Records taken from a collection

++++++++++

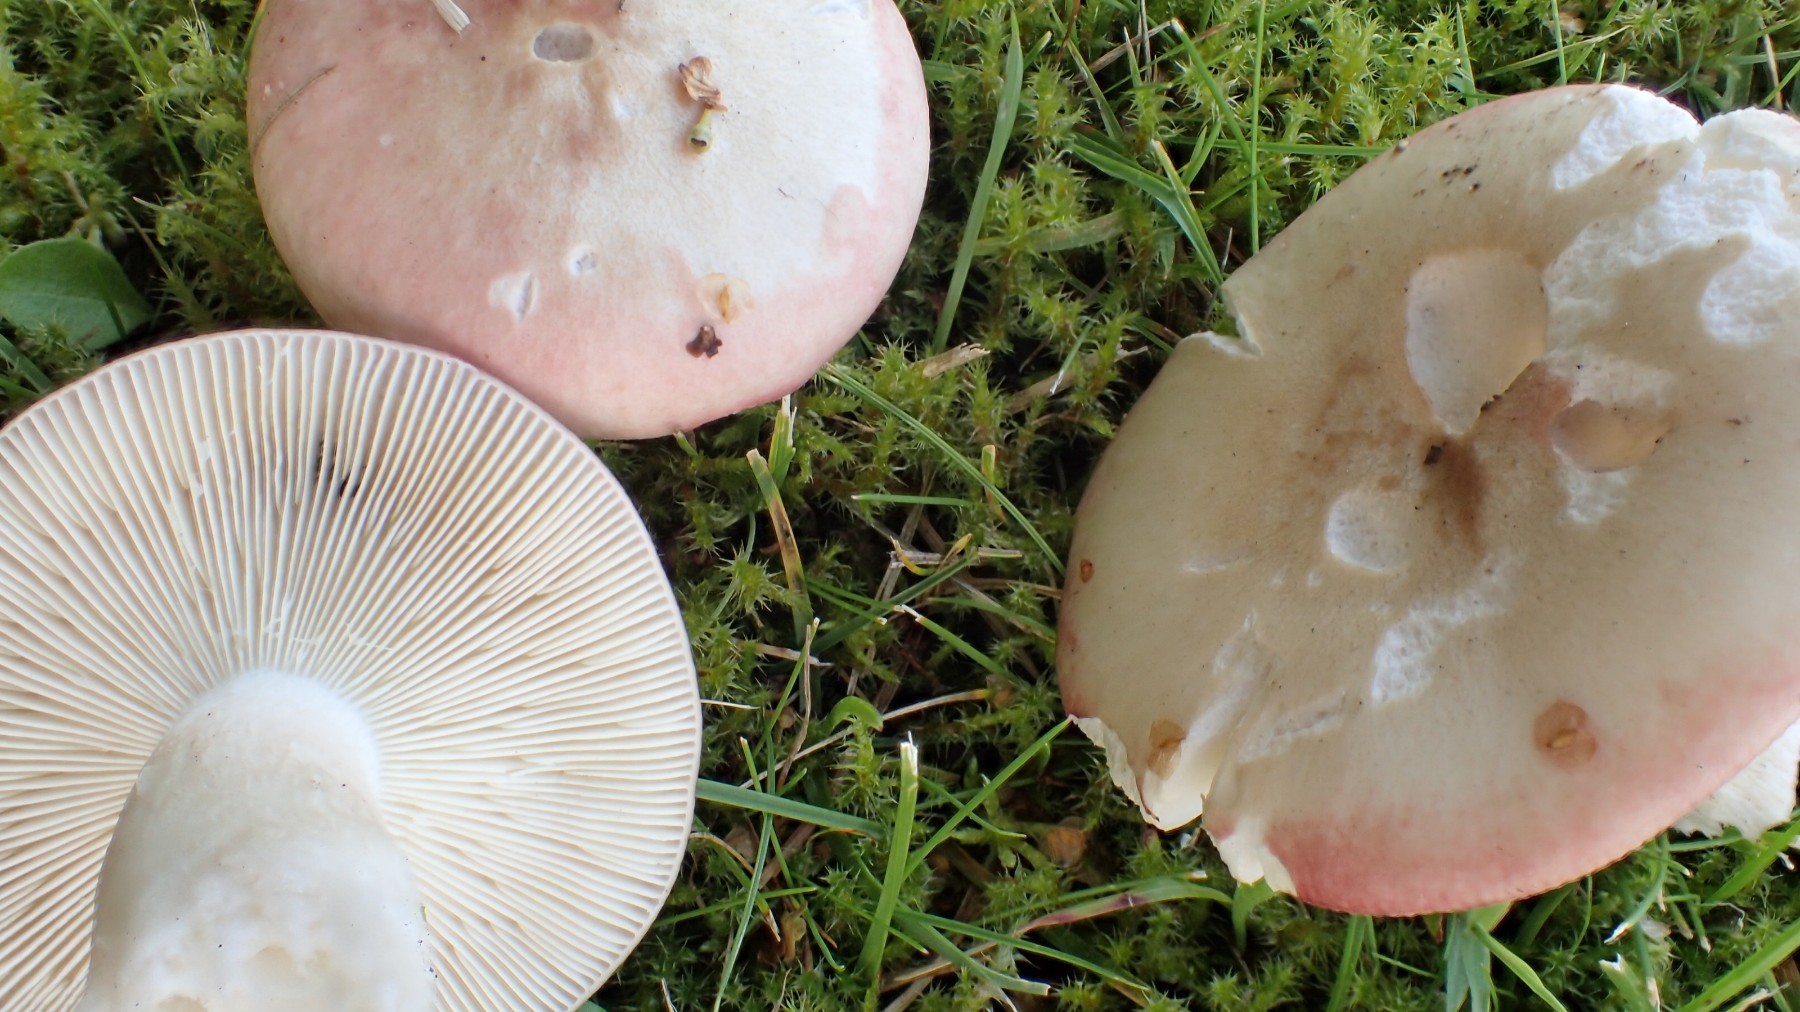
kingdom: Fungi
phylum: Basidiomycota
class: Agaricomycetes
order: Russulales
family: Russulaceae
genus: Russula
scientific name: Russula depallens
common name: falmende skørhat
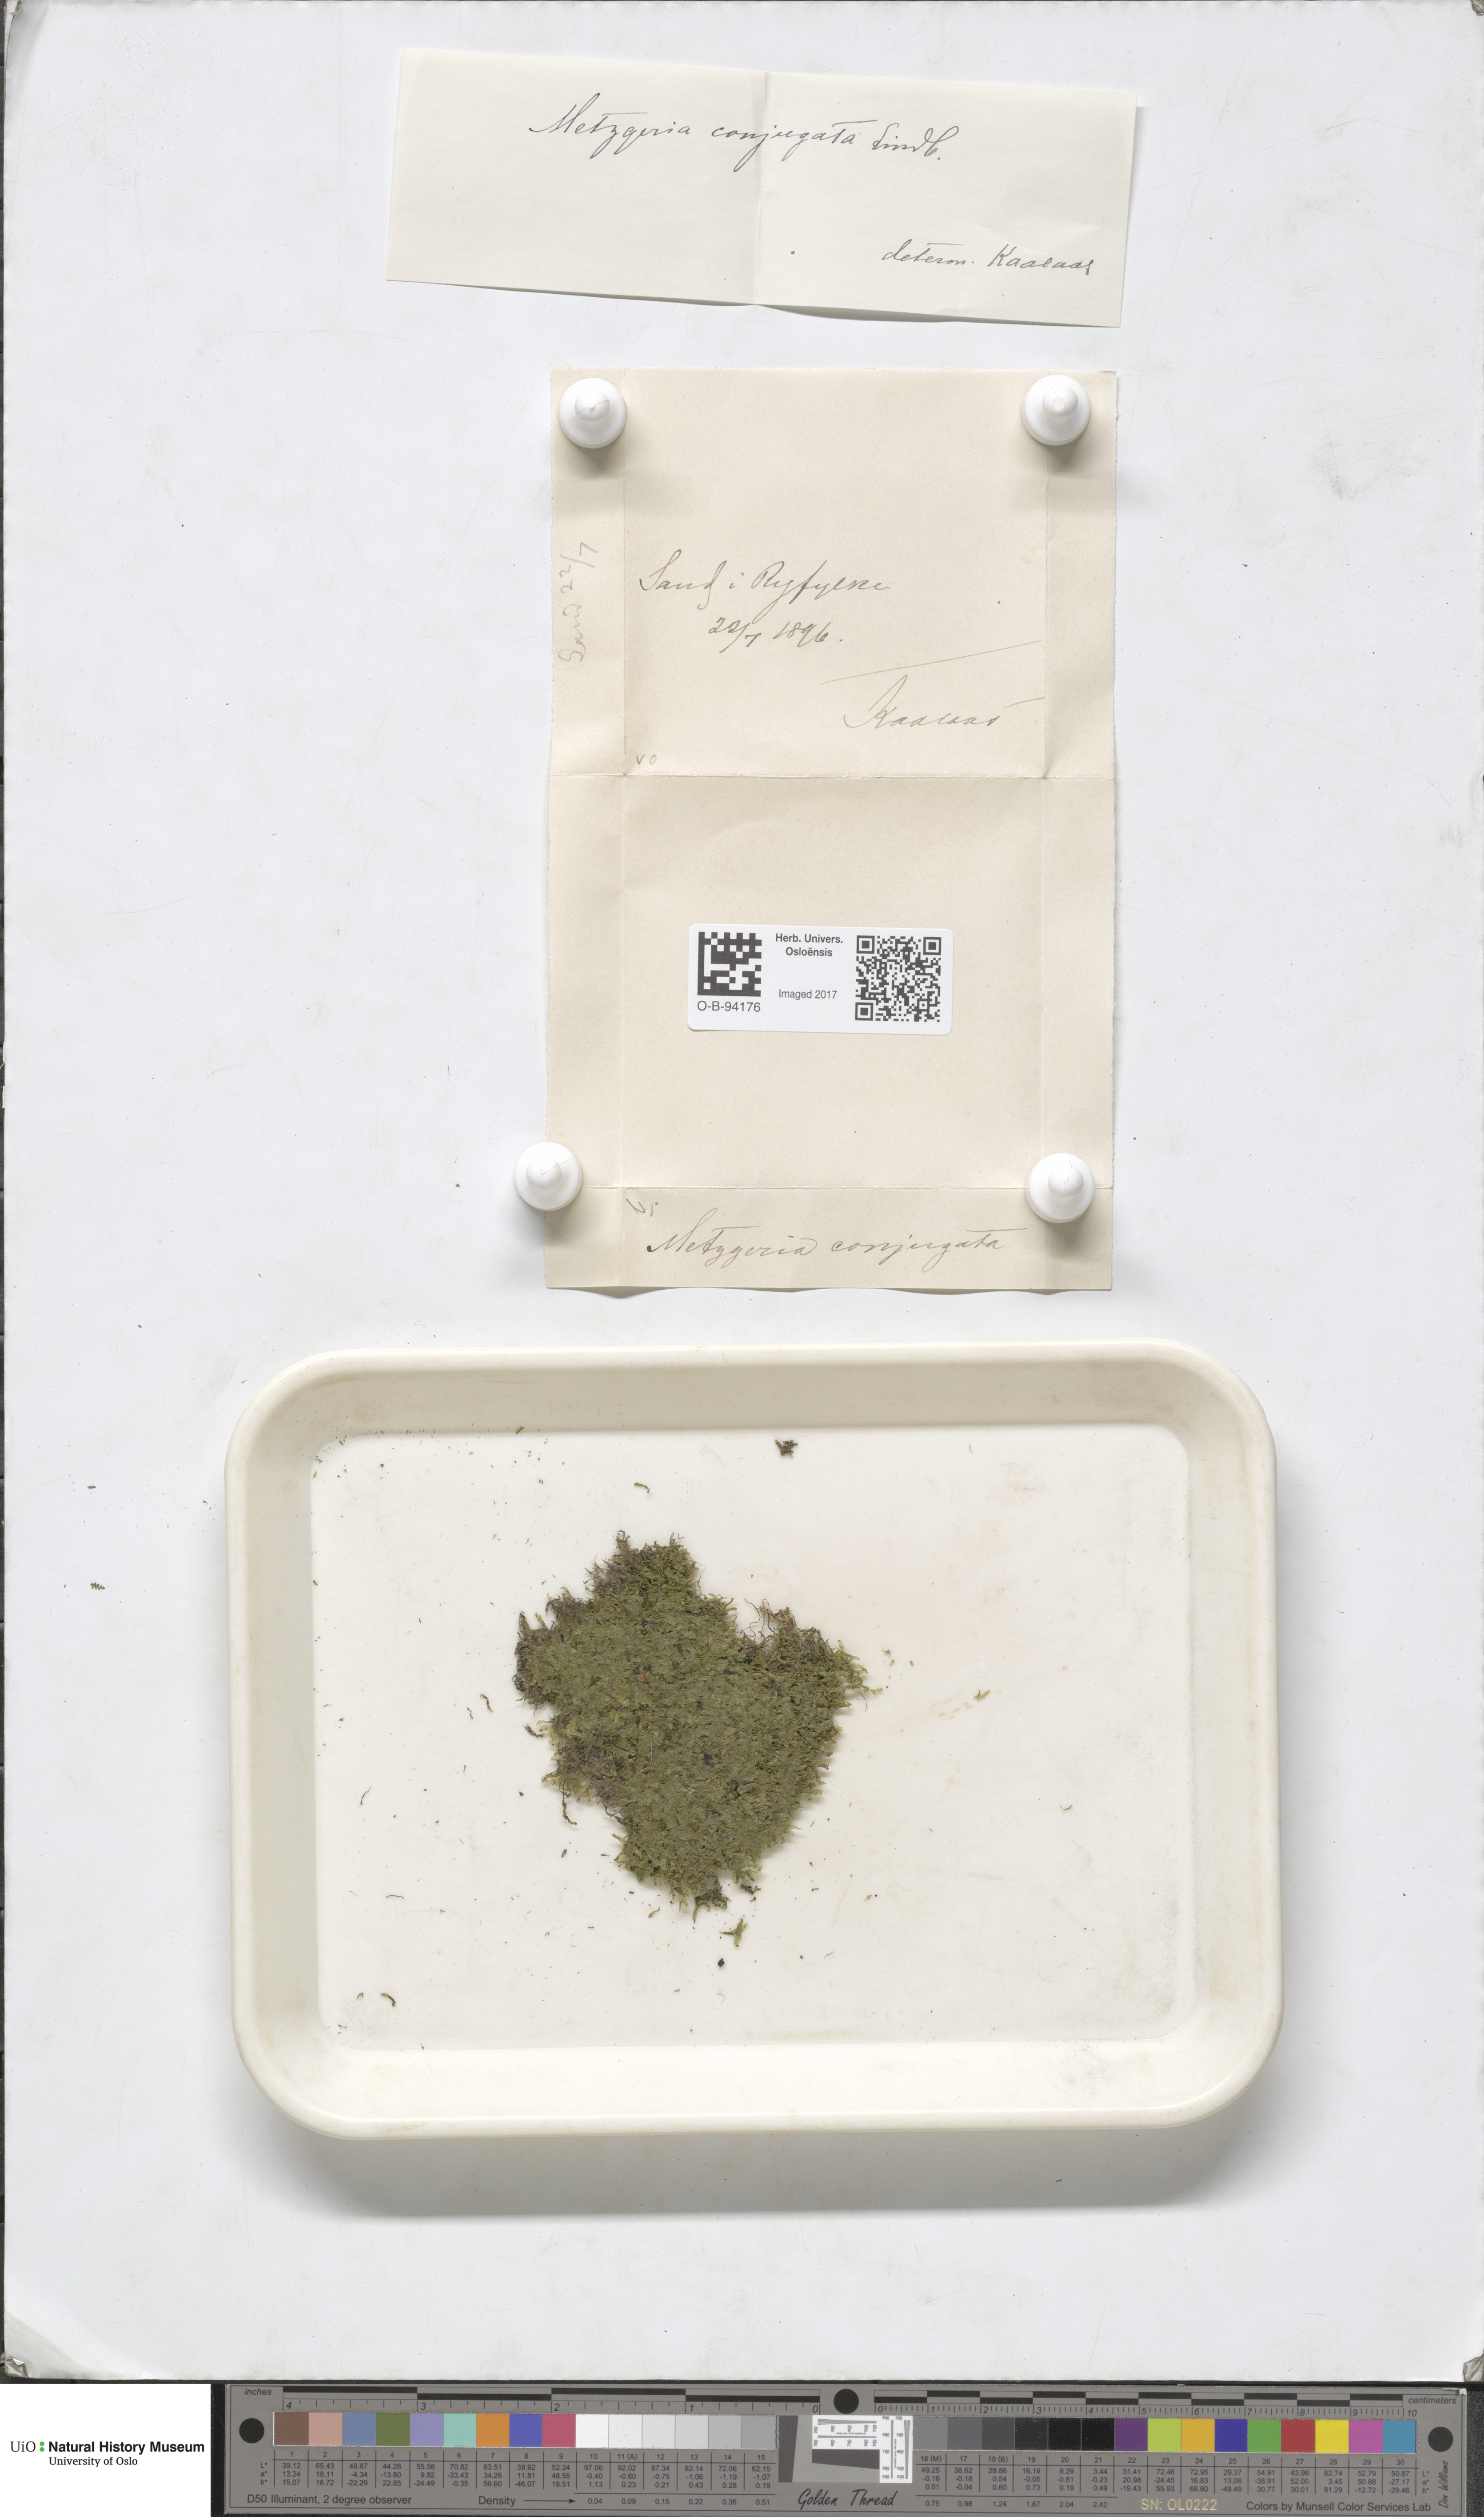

++++++++++

What to do
Convert the lines starting at the one that contains "phylum: Basidiomycota" and ending at the end of the records into a numbered list, leaving out blank lines. Leave the pictures out of the answer.

Solved exercise
1. phylum: Basidiomycota
2. class: Agaricomycetes
3. order: Russulales
4. family: Russulaceae
5. genus: Russula
6. scientific name: Russula depallens
7. common name: falmende skørhat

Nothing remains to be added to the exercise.